There is also local bicycle and foot traffic to schools and childcare centres in this district. Finally, Enghave Plads offers the possibility to stop and rest, and it has a relatively new metro station. Copenhagen Municipality has worked on improvements to Istedgade and hopes to continue this work and to find out how the accessibility works for the new metro station.
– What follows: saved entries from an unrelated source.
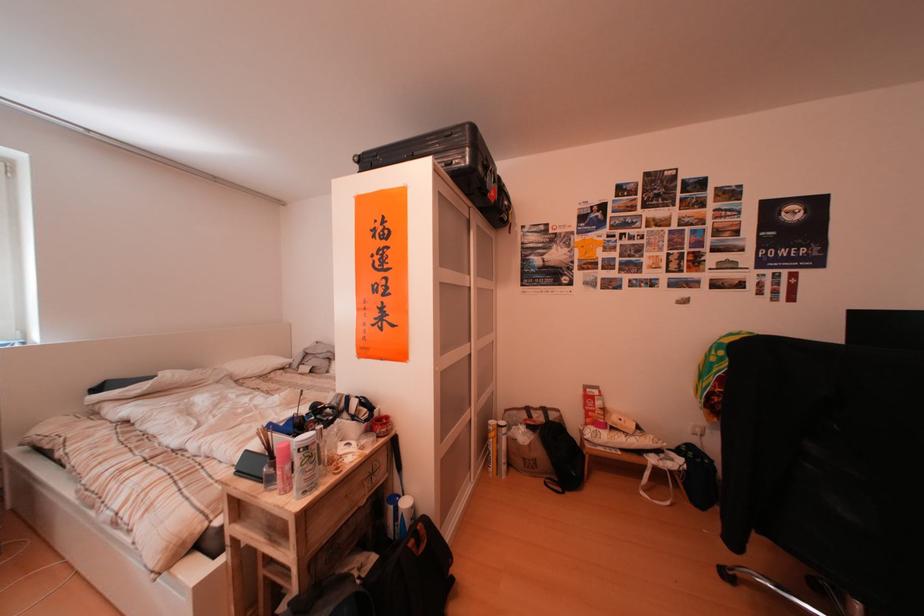
You are a GUI agent. You are given a task and a screenshot of the screen. Output one action in this format:
    pyautogui.click(x=<x>, y=<y>)
    Task: Click on the brown paper bag
    
    Given the screenshot: What is the action you would take?
    pyautogui.click(x=530, y=440)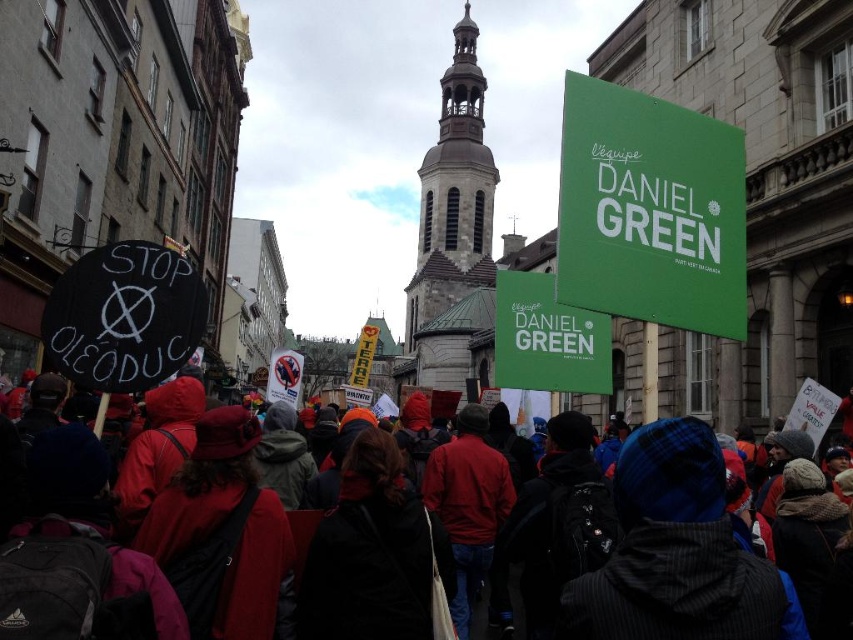
Who is shorter, red fabric crowd at center or green matte sign at upper center?

red fabric crowd at center is shorter.

Can you confirm if red fabric crowd at center is taller than green matte sign at upper center?

No.

Is point (198, 625) positioned behind point (726, 308)?

That is False.

At what (x,y) coordinates should I click in order to perform the action: click on red fabric crowd at center. Please return your answer as a coordinate pair (x, y). Image resolution: width=853 pixels, height=640 pixels. Looking at the image, I should click on (677, 552).

Measure the distance between green matte sign at upper center and camera.

They are 48.09 meters apart.

Identify the location of green matte sign at upper center. (650, 211).

Consider the image. Is red fabric crowd at center above green matte sign at upper right?

Incorrect, red fabric crowd at center is not positioned above green matte sign at upper right.

Is red fabric crowd at center to the right of green matte sign at upper right from the viewer's perspective?

Incorrect, red fabric crowd at center is not on the right side of green matte sign at upper right.

Describe the element at coordinates (677, 552) in the screenshot. I see `red fabric crowd at center` at that location.

Identify the location of red fabric crowd at center. (677, 552).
Walking is analysed through an interdisciplinary approach, where both synergistic quantitative and qualitative methods are used. The first analyses were carried out in Copenhagen employing the interdisciplinary approach. The exciting interdisciplinary results include knowledge on the interaction between pedestrians and cyclists on Enghave Plads. The qualitative observations showed no signs of conflicts, and none of those interviewed expressed having experienced any insecurity or other problems with cyclists crossing the square. This is despite the fact that video recordings showed a considerable number of them. Smart video processing showed a probable cause: namely that cyclists on the square moved at a pedestrian pace or rode slowly, while those in the bicycle lane at the edge of the square rode at a normal bicycling speed.

•    •    •

Walking is a hot topic in discussions about urban mobility, urbanization and UN’s sustainable goals while cities are beginning to invest heavily in walking.

London has announced its first Walking Action Plan in order to “become the world’s most walkable city” and create an extra million walking trips a day.
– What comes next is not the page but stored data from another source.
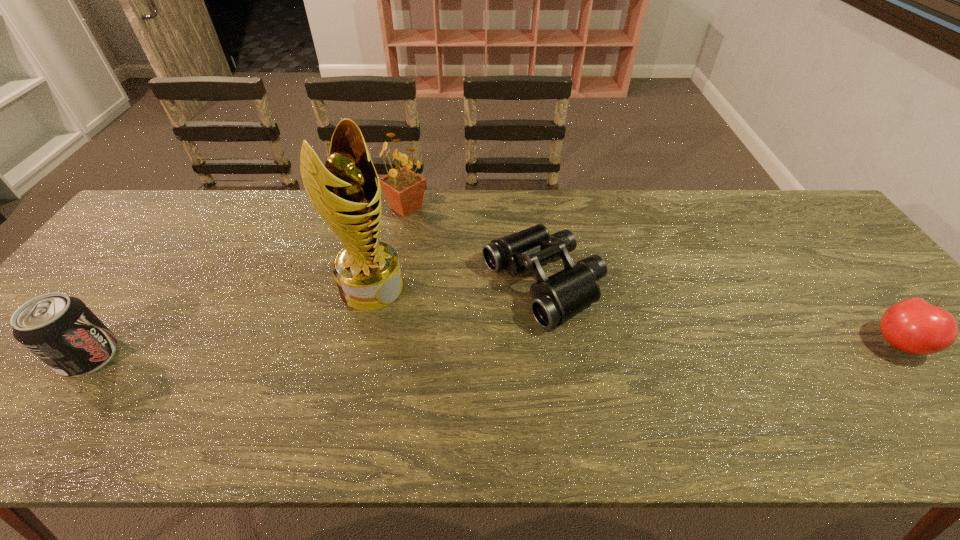
Find the location of a particular element. Image resolution: width=960 pixels, height=540 pixels. free space that satisfies the following two spatial constraints: 1. on the front side of the tallest object; 2. on the stem of the apple is located at coordinates (358, 343).

I want to click on vacant region that satisfies the following two spatial constraints: 1. on the back side of the binoculars; 2. on the left side of the award, so click(372, 285).

Identify the location of free spot that satisfies the following two spatial constraints: 1. on the front side of the rightmost object; 2. on the stem of the fourth shortest object. (380, 343).

This screenshot has height=540, width=960. I want to click on blank area in the image that satisfies the following two spatial constraints: 1. on the front side of the apple; 2. on the stem of the tallest object, so click(358, 343).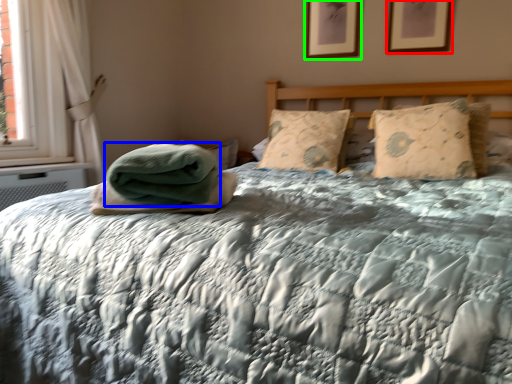
Question: Which object is the closest to the picture frame (highlighted by a red box)? Choose among these: material (highlighted by a blue box) or picture frame (highlighted by a green box).

Choices:
 (A) material
 (B) picture frame

Answer: (B)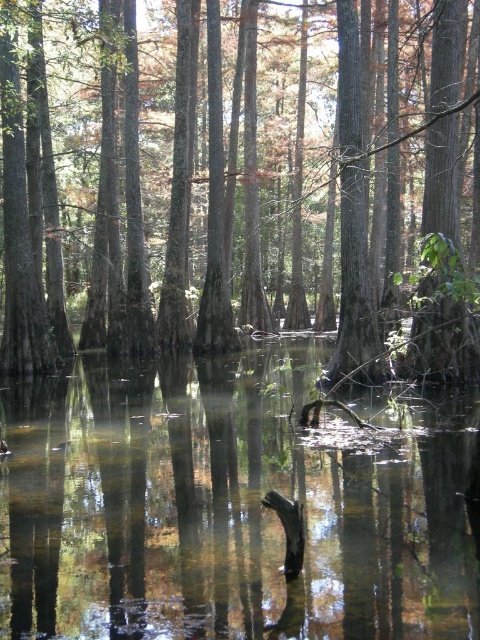
Question: Which object is farther from the camera taking this photo?

Choices:
 (A) transparent water at center
 (B) smooth brown tree trunk at center

Answer: (B)

Question: Which point is farther to the camera?

Choices:
 (A) transparent water at center
 (B) smooth brown tree trunk at center

Answer: (B)

Question: Is the position of transparent water at center more distant than that of smooth brown tree trunk at center?

Choices:
 (A) yes
 (B) no

Answer: (B)

Question: From the image, what is the correct spatial relationship of transparent water at center in relation to smooth brown tree trunk at center?

Choices:
 (A) right
 (B) left

Answer: (B)

Question: Considering the relative positions of transparent water at center and smooth brown tree trunk at center in the image provided, where is transparent water at center located with respect to smooth brown tree trunk at center?

Choices:
 (A) left
 (B) right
Copenhagen is focusing heavily on walking as a mode of transport in their upcoming Mobility Plan 2025.

“Walking for life”, The Norwegian Walking Strategy was launched by the Norwegian Public Roads Administration in 2012. Several Norwegian cities have conducted local walking strategies. COWI DK and NO have recently worked on a strategy in order to promote walking as a mode of transport and everyday activity for the municipality of Oslo.

COWI DK has done research and tested prototypes of design elements in relation to tourists and walking in Venice to help the municipality cope with 100.000 visitors a day.